Тогда сейчас, чтобы этого не допустить, явился немец или еврей из-за буфета и начинает его стыдить по-французски, а он, когда до денег дошло, уже не хочет затруднять себя по-французски, а высунул вперед кукиш и по-немецки спрашивает:

«Это хабензи гевидел?»

«То есть, значит, вы не хотите платить?»

«Нет, — говорит, — подавай мне счет!»

А когда подали счет, так он не принимает:

— Тут, — говорит, — все присчитано.

Проверяет.

— Что это писано: «салат с агмарами» — я это не требовал… «Огурцы капишоны» — не было их.

Еврей ему уж по-русски говорит:

«Помилуйте, как же не было! Ведь этак можно сказать, что и ничего не было подано».

«Нет, — говорит, — этак со мной не разговаривать! Я что видел на столе, за то плачу. Вот я вижу, что на столе лежит рыба-фиш, — и изволь бери за нее шиш, я за нее плачу, а суп братаньер здесь не был, и ты его приписал, и я не плачу.

«Да какой суп братаньер?.. про него и не писано».

«Ну, все равно, ты другое приписал». — И так заспорил — что хочешь с ним делай, он ни гроша не платит.

Я говорю этому хозяину:

«Сделайте милость, теперь его оставьте… ведь это он только теперь этак… а завтра пришлите ему в кладовую счет… он вообще господин очень хороший».

А еврей отвечает:

«Мы знаем, что он вообще господин очень хороший, но только зачем он такой дурной платить!»

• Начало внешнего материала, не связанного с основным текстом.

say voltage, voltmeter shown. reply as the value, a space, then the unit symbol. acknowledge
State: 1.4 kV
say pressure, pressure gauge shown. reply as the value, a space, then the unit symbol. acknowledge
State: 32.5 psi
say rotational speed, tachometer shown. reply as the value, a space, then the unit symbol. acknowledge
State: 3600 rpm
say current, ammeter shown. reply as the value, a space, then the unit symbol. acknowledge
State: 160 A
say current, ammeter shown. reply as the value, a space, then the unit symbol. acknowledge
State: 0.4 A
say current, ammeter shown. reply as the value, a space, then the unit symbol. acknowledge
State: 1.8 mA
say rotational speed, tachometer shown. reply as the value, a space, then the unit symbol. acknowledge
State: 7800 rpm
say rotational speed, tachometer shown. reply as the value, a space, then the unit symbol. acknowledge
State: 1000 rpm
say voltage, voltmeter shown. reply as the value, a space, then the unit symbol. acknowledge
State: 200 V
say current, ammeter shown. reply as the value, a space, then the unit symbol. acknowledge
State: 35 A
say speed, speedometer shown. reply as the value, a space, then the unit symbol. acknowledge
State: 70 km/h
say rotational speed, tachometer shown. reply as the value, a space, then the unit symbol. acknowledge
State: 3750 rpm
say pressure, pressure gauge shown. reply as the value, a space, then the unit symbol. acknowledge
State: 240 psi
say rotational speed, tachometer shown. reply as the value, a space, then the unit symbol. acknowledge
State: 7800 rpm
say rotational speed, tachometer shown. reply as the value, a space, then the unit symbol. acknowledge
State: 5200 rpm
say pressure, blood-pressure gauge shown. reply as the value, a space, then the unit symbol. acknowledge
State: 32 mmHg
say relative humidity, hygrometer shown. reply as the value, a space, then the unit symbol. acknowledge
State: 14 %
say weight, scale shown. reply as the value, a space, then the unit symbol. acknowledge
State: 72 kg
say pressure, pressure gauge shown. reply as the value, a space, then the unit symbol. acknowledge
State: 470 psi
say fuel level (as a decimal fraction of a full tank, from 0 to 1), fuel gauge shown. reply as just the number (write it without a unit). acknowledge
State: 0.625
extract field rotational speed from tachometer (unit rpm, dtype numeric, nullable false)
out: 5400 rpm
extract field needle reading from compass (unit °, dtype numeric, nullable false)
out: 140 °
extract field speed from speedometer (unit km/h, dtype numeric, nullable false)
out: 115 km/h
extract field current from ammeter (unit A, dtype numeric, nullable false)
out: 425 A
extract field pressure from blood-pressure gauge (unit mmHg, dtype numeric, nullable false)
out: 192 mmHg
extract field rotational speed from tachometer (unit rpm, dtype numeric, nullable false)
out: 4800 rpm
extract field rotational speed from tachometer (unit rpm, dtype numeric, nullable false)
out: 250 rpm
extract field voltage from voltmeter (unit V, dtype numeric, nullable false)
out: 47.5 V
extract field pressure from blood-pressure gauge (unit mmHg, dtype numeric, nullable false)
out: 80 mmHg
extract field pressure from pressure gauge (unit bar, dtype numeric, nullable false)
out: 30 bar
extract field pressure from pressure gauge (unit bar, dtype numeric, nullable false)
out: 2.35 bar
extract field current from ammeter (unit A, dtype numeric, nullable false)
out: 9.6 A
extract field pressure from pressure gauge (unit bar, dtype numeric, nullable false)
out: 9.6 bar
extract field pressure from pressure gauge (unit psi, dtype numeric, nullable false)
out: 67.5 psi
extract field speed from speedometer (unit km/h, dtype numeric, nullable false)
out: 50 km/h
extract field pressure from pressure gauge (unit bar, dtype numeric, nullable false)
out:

Однако выпустили. Думаю, наконец с миром изыдем, ан нет: в швейцарской захотел было что-то дать швейцару из мелочи и заспорил:

«Не мои калоши, — говорит, — мне подали: мои были на пятаках с набалдашниками!»

Шумел, шумел и всю мелочь опять назад в карман сунул, и ничего не дал, и уехал.

На воздухе дремать стал и впросоньях все крестится и твердит: «сан-петь, сан-петь».

Я его все потрогиваю — как бы он не умер, — он и очнулся.

«Я, — говорю, — испугалась, чтобы ты не умер».

«И я, — говорит, — испугался: мне показалось, что у меня туз и дама сам-пик и король сам-бубен…»

«Эге! — думаю, — батюшка: вон ты уж как залепетал!»

«Высуньтесь, — говорю, — вы, Николай Иванович, в окошко — вам свежесть воздуха пойдет».

Он высунулся, и подышал, и говорят:

«Да, теперь хорошо… теперь уже нет фимиазмы. Значит, все фортепьянщики проехали… и вон мелочные лавочки уж открывают. Утро, благослови господи! Теперь постанов вопроса такой, что ты вылезай вон и ступай домой, а я один за заставу в простой трактир чай пить поеду».